» Exercise data:
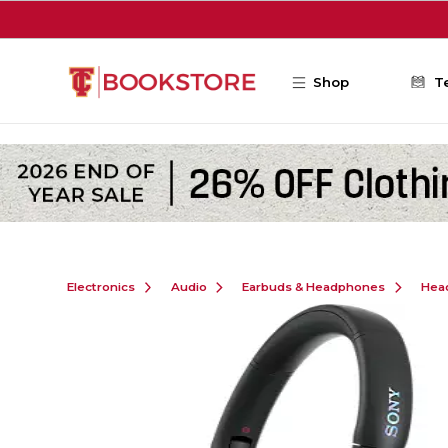
Skip to main content
Shop
T
Electronics
Audio
Earbuds & Headphones
Hea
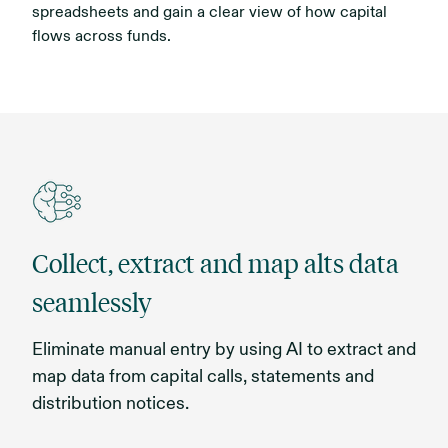
spreadsheets and gain a clear view of how capital
flows across funds.
Collect, extract and map alts data
seamlessly
Eliminate manual entry by using AI to extract and
map data from capital calls, statements and
distribution notices.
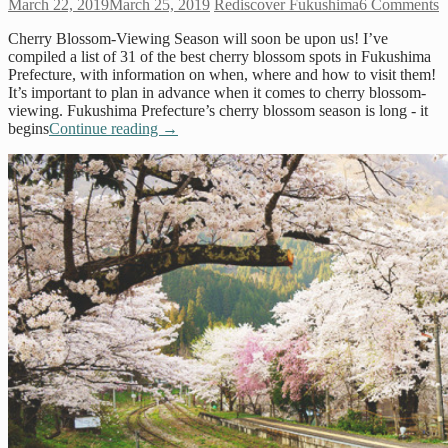
March 22, 2019
March 25, 2019
Rediscover Fukushima
6 Comments
Cherry Blossom-Viewing Season will soon be upon us! I’ve
compiled a list of 31 of the best cherry blossom spots in Fukushima
Prefecture, with information on when, where and how to visit them!
It’s important to plan in advance when it comes to cherry blossom-
viewing. Fukushima Prefecture’s cherry blossom season is long - it
begins
Continue reading
→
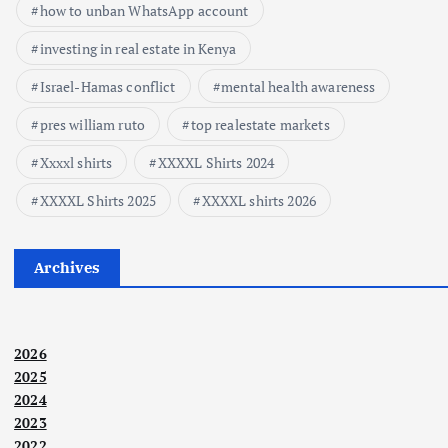
how to unban WhatsApp account
investing in real estate in Kenya
Israel-Hamas conflict
mental health awareness
pres william ruto
top realestate markets
Xxxxl shirts
XXXXL Shirts 2024
XXXXL Shirts 2025
XXXXL shirts 2026
Archives
2026
2025
2024
2023
2022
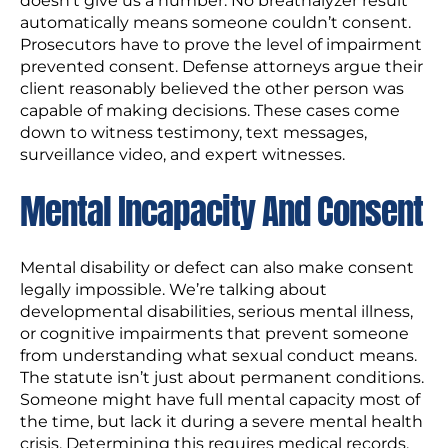
doesn’t give us a number. No breathalyzer result
automatically means someone couldn’t consent.
Prosecutors have to prove the level of impairment
prevented consent. Defense attorneys argue their
client reasonably believed the other person was
capable of making decisions. These cases come
down to witness testimony, text messages,
surveillance video, and expert witnesses.
Mental Incapacity And Consent
Mental disability or defect can also make consent
legally impossible. We’re talking about
developmental disabilities, serious mental illness,
or cognitive impairments that prevent someone
from understanding what sexual conduct means.
The statute isn’t just about permanent conditions.
Someone might have full mental capacity most of
the time, but lack it during a severe mental health
crisis. Determining this requires medical records,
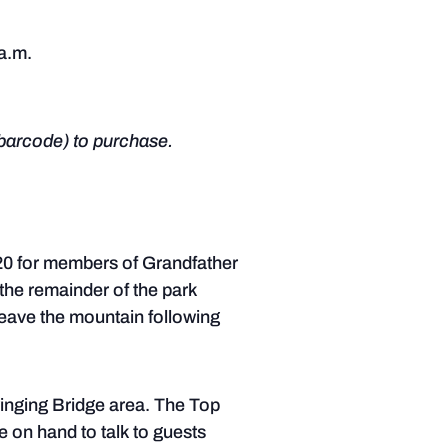
 a.m.
barcode) to purchase.
$20 for members of Grandfather
the remainder of the park
 leave the mountain following
winging Bridge area. The Top
e on hand to talk to guests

» Request: Retype all of the listing above exactly, but keep its pictures out.

» Solution to this exercise:
Skip to main content
Shop
T
Electronics
Audio
Earbuds & Headphones
Hea
spreadsheets and gain a clear view of how capital
flows across funds.
Collect, extract and map alts data
seamlessly
Eliminate manual entry by using AI to extract and
map data from capital calls, statements and
distribution notices.
March 22, 2019
March 25, 2019
Rediscover Fukushima
6 Comments
Cherry Blossom-Viewing Season will soon be upon us! I’ve
compiled a list of 31 of the best cherry blossom spots in Fukushima
Prefecture, with information on when, where and how to visit them!
It’s important to plan in advance when it comes to cherry blossom-
viewing. Fukushima Prefecture’s cherry blossom season is long - it
begins
Continue reading
→
how to unban WhatsApp account
investing in real estate in Kenya
Israel-Hamas conflict
mental health awareness
pres william ruto
top realestate markets
Xxxxl shirts
XXXXL Shirts 2024
XXXXL Shirts 2025
XXXXL shirts 2026
Archives
2026
2025
2024
2023
2022
doesn’t give us a number. No breathalyzer result
automatically means someone couldn’t consent.
Prosecutors have to prove the level of impairment
prevented consent. Defense attorneys argue their
client reasonably believed the other person was
capable of making decisions. These cases come
down to witness testimony, text messages,
surveillance video, and expert witnesses.
Mental Incapacity And Consent
Mental disability or defect can also make consent
legally impossible. We’re talking about
developmental disabilities, serious mental illness,
or cognitive impairments that prevent someone
from understanding what sexual conduct means.
The statute isn’t just about permanent conditions.
Someone might have full mental capacity most of
the time, but lack it during a severe mental health
crisis. Determining this requires medical records,
 a.m.
barcode) to purchase.
$20 for members of Grandfather
the remainder of the park
 leave the mountain following
winging Bridge area. The Top
e on hand to talk to guests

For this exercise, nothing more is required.